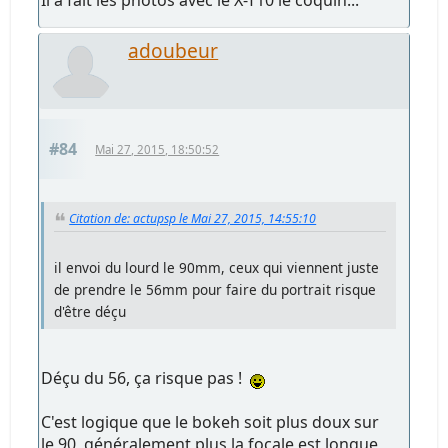
adoubeur
#84
Mai 27, 2015, 18:50:52
Citation de: actupsp le Mai 27, 2015, 14:55:10
il envoi du lourd le 90mm, ceux qui viennent juste
de prendre le 56mm pour faire du portrait risque
d'être déçu
Déçu du 56, ça risque pas !
C'est logique que le bokeh soit plus doux sur
le 90, généralement plus la focale est longue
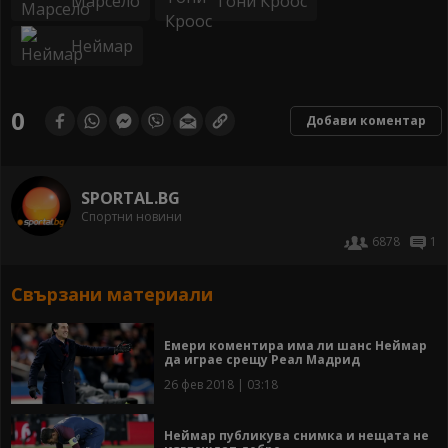
Марсело
Тони Кроос
Неймар
0
Добави коментар
SPORTAL.BG
Спортни новини
6878
1
Свързани материали
Емери коментира има ли шанс Неймар
да играе срещу Реал Мадрид
26 фев 2018 | 03:18
Неймар публикува снимка и нещата не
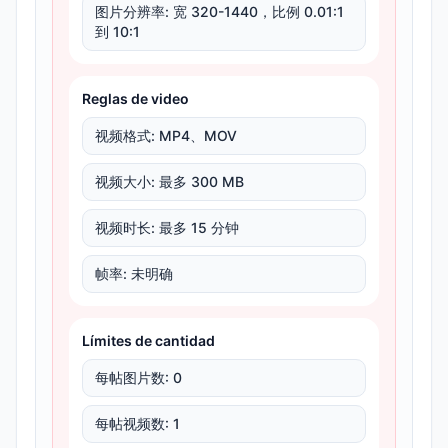
图片分辨率
:
宽 320-1440，比例 0.01:1
到 10:1
Reglas de video
视频格式
:
MP4、MOV
视频大小
:
最多 300 MB
视频时长
:
最多 15 分钟
帧率
:
未明确
Límites de cantidad
每帖图片数
:
0
每帖视频数
:
1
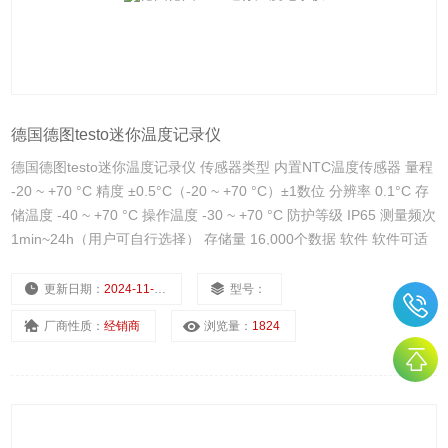
德国德图testo迷你温度记录仪
德国德图testo迷你温度记录仪 传感器类型 内置NTC温度传感器 量程
-20 ~ +70 °C 精度 ±0.5°C（-20 ~ +70 °C）±1数位 分辨率 0.1°C 存
储温度 -40 ~ +70 °C 操作温度 -30 ~ +70 °C 防护等级 IP65 测量频次
1min~24h（用户可自行选择） 存储量 16,000个数据 软件 软件可适
于Windows XP,Vista，Win7
更新日期：
2024-11-22
型号：
厂商性质：
经销商
浏览量：
1824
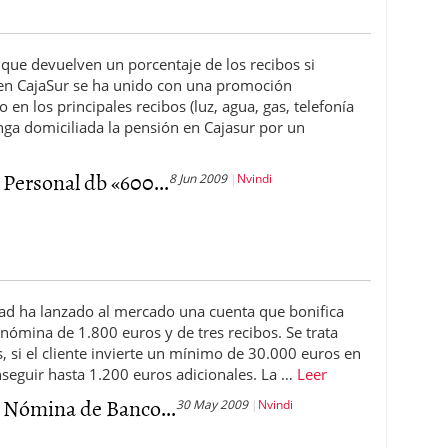
s que devuelven un porcentaje de los recibos si
 en CajaSur se ha unido con una promoción
en los principales recibos (luz, agua, gas, telefonía
enga domiciliada la pensión en Cajasur por un
Personal db «600...
8 Jun 2009
Nvindi
ad ha lanzado al mercado una cuenta que bonifica
nómina de 1.800 euros y de tres recibos. Se trata
, si el cliente invierte un mínimo de 30.000 euros en
seguir hasta 1.200 euros adicionales. La …
Leer
 Nómina de Banco...
30 May 2009
Nvindi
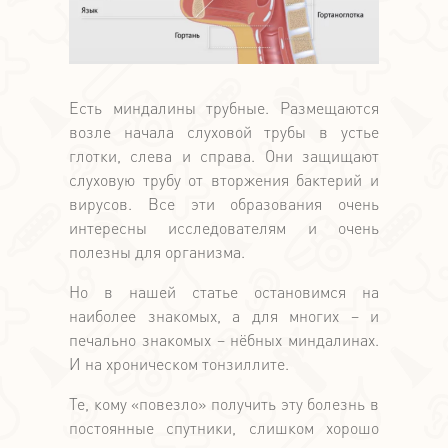
Есть миндалины трубные. Размещаются
возле начала слуховой трубы в устье
глотки, слева и справа. Они защищают
слуховую трубу от вторжения бактерий и
вирусов. Все эти образования очень
интересны исследователям и очень
полезны для организма.
Но в нашей статье остановимся на
наиболее знакомых, а для многих – и
печально знакомых – нёбных миндалинах.
И на хроническом тонзиллите.
Те, кому «повезло» получить эту болезнь в
постоянные спутники, слишком хорошо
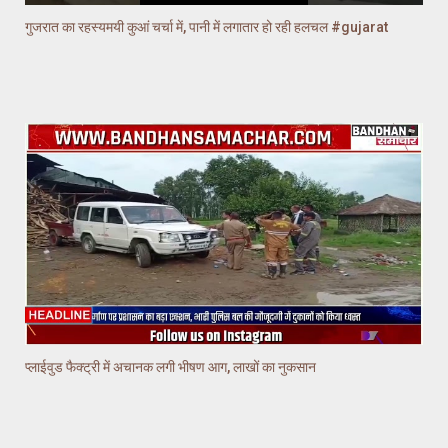
गुजरात का रहस्यमयी कुआं चर्चा में, पानी में लगातार हो रही हलचल #gujarat
प्लाईवुड फैक्ट्री में अचानक लगी भीषण आग, लाखों का नुकसान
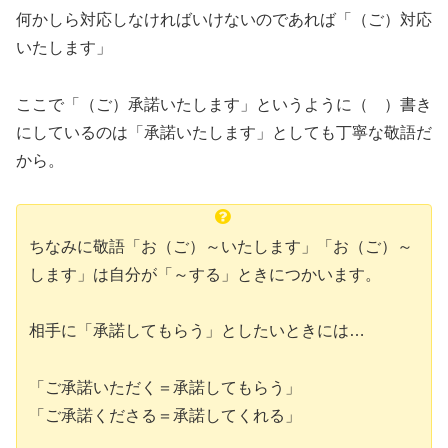
何かしら対応しなければいけないのであれば「（ご）対応
いたします」
ここで「（ご）承諾いたします」というように（ ）書き
にしているのは「承諾いたします」としても丁寧な敬語だ
から。
ちなみに敬語「お（ご）～いたします」「お（ご）～
します」は自分が「～する」ときにつかいます。
相手に「承諾してもらう」としたいときには…
「ご承諾いただく＝承諾してもらう」
「ご承諾くださる＝承諾してくれる」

= = = = = = =

- WORK TO COMPLETE
Exact copy, pictures excluded: print only the lines from the line containing "nómina de 1.800" through the end of the records.

- REPLY
nómina de 1.800 euros y de tres recibos. Se trata
, si el cliente invierte un mínimo de 30.000 euros en
seguir hasta 1.200 euros adicionales. La …
Leer
 Nómina de Banco...
30 May 2009
Nvindi
Есть миндалины трубные. Размещаются
возле начала слуховой трубы в устье
глотки, слева и справа. Они защищают
слуховую трубу от вторжения бактерий и
вирусов. Все эти образования очень
интересны исследователям и очень
полезны для организма.
Но в нашей статье остановимся на
наиболее знакомых, а для многих – и
печально знакомых – нёбных миндалинах.
И на хроническом тонзиллите.
Те, кому «повезло» получить эту болезнь в
постоянные спутники, слишком хорошо
गुजरात का रहस्यमयी कुआं चर्चा में, पानी में लगातार हो रही हलचल #gujarat
प्लाईवुड फैक्ट्री में अचानक लगी भीषण आग, लाखों का नुकसान
何かしら対応しなければいけないのであれば「（ご）対応
いたします」
ここで「（ご）承諾いたします」というように（ ）書き
にしているのは「承諾いたします」としても丁寧な敬語だ
から。
ちなみに敬語「お（ご）～いたします」「お（ご）～
します」は自分が「～する」ときにつかいます。
相手に「承諾してもらう」としたいときには…
「ご承諾いただく＝承諾してもらう」
「ご承諾くださる＝承諾してくれる」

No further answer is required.